Let me be clear that my spark plug gap suggestion of 0.040" is about the maximum gap that you want to use with a low compression engine and still maintain a safety margin. This may be a conservative suggestion. It would be best if you actually measure the voltage at the output of your ignition coil, at full load and full throttle. Then you can know for sure how close you are to the 28,000 volt limits of your small Bosch distributor cap. Of course this means that you must measure this while your engine is on a dynamometer.

If you increase the compression ratio of your engine, the voltage that it takes to jump the spark plug gap will also increase. As your distributor cap will also see this voltage inside, you have to make sure that you don't exceed the voltage capability of the distributor cap. You may have to use a smaller spark plug gap, especially if you are using a turbo. However, if you are using a turbo, you should be using a distributor with a larger distributor cap to handle the higher voltages. The spacing between the terminals is the critical factor. The wider the spacings the better.

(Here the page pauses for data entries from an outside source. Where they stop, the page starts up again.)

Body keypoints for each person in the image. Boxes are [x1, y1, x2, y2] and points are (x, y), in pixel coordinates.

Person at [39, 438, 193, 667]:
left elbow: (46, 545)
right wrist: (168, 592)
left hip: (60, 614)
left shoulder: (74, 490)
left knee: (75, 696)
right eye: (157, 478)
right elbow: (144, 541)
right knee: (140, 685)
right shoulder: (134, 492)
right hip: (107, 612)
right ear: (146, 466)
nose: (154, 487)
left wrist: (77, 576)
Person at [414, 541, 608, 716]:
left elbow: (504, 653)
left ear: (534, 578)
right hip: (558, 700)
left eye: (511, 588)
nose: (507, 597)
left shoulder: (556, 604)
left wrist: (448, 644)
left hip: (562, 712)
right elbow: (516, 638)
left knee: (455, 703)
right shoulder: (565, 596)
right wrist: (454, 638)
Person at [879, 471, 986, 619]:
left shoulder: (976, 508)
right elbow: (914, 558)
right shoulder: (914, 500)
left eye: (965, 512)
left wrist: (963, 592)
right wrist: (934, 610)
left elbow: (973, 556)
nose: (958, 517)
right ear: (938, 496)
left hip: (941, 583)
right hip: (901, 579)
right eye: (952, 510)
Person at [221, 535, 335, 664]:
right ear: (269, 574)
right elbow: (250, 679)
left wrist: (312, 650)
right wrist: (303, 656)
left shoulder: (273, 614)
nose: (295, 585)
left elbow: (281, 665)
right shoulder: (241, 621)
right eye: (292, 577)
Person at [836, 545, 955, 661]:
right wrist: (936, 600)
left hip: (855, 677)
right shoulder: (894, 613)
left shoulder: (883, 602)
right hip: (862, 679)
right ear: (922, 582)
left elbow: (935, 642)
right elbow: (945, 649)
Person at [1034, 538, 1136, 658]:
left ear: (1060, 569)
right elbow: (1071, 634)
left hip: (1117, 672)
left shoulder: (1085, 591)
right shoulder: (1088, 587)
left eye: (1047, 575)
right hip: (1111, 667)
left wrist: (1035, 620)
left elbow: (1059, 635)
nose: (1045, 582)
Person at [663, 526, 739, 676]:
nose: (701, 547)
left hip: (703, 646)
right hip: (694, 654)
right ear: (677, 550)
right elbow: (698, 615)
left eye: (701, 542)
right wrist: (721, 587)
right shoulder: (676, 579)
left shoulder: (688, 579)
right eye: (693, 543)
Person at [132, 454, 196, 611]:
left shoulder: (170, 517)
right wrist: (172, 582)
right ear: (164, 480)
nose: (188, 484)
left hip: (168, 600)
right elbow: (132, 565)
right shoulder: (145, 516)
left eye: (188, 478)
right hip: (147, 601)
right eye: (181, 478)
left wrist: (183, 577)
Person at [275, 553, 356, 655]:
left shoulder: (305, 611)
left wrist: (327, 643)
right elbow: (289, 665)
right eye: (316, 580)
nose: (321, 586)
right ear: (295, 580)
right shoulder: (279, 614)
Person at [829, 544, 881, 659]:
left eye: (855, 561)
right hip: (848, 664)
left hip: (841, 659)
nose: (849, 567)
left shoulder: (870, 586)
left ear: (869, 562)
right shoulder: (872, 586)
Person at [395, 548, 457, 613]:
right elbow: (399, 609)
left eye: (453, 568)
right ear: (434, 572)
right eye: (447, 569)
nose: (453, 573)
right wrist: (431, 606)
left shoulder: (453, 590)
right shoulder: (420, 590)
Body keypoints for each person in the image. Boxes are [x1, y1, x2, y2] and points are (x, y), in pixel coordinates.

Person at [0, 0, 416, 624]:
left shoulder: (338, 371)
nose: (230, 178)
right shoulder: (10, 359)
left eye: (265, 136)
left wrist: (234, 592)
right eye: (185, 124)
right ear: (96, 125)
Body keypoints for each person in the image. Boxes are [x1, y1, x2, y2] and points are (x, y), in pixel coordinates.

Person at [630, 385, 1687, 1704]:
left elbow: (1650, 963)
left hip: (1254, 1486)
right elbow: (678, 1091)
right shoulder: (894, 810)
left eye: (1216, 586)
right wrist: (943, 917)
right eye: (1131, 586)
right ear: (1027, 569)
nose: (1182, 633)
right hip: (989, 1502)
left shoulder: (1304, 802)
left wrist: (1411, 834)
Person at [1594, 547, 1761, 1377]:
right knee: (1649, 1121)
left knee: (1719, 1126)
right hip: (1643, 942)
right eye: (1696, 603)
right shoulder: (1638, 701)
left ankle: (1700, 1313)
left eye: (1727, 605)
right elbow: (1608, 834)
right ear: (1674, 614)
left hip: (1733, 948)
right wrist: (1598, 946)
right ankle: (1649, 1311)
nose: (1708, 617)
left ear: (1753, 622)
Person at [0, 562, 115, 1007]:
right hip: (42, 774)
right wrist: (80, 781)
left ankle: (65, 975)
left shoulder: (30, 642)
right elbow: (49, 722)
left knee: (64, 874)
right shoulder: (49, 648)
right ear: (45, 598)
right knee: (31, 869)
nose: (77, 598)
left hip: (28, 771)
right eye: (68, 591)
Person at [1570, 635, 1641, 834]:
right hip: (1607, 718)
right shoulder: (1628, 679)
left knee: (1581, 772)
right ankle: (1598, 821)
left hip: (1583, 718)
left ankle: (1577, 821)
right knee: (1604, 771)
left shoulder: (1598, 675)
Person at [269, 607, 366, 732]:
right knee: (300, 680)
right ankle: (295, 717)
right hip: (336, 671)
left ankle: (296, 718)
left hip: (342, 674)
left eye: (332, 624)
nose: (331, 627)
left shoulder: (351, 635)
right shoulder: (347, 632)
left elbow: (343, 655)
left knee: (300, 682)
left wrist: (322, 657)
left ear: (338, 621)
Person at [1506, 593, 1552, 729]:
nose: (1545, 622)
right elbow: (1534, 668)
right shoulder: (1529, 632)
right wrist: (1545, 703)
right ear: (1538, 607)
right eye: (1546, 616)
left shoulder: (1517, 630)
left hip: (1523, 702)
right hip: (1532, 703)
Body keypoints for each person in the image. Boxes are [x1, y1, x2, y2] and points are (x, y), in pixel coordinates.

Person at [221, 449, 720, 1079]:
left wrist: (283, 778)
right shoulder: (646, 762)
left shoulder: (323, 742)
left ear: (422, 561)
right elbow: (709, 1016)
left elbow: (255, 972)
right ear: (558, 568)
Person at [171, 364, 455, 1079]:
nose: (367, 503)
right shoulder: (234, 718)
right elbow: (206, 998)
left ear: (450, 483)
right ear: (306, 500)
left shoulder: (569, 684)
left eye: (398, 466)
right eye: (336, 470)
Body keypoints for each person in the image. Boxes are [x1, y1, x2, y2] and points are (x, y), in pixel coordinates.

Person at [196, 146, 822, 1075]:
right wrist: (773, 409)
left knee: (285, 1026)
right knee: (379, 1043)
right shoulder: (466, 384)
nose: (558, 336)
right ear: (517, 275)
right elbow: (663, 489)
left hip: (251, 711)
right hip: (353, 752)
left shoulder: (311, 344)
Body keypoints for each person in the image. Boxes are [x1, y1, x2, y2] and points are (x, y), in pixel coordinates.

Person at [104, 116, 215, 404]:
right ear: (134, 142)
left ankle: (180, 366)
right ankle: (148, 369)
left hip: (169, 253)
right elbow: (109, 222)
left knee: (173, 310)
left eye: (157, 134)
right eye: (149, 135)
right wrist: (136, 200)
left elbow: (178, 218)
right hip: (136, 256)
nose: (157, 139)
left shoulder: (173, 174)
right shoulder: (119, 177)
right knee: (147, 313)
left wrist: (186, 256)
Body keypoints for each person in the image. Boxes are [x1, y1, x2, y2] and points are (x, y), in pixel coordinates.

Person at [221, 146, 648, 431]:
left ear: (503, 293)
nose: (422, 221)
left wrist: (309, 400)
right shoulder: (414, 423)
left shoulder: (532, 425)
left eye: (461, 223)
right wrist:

Left: Stock VW Cap, . . . . . . . . . . Middle: Mallory Comp 9000 Cap, . . . . . . Right: Mallory #271 Small Cap
Image

Also take note, that by using a NON-resistor rotor, NON-resistor spark plugs, and Low Loss Magnetic Suppression wire, you can increase your spark plug gaps by about 0.005". So for a stock 7.1:1 compression ratio engine, using a stock Bosch or Bosch Blue ignition coil, you can increase your spark plug gaps from 0.024" to about 0.029". If you check your plugs frequently you might push that to .035". But without a better ignition coil, and, or high energy ignition system, don't try more than a 0.035" spark plug gap, or you might start missing at higher RPM.

I wasn't aware that Bosch made a resistorless rotor to fit their small cap VW distributors. If anyone finds one I would like to know the part number.

I do have a resistorless aftermarket rotor for a Bosch VW distributor. But I don't know what company manufactured it.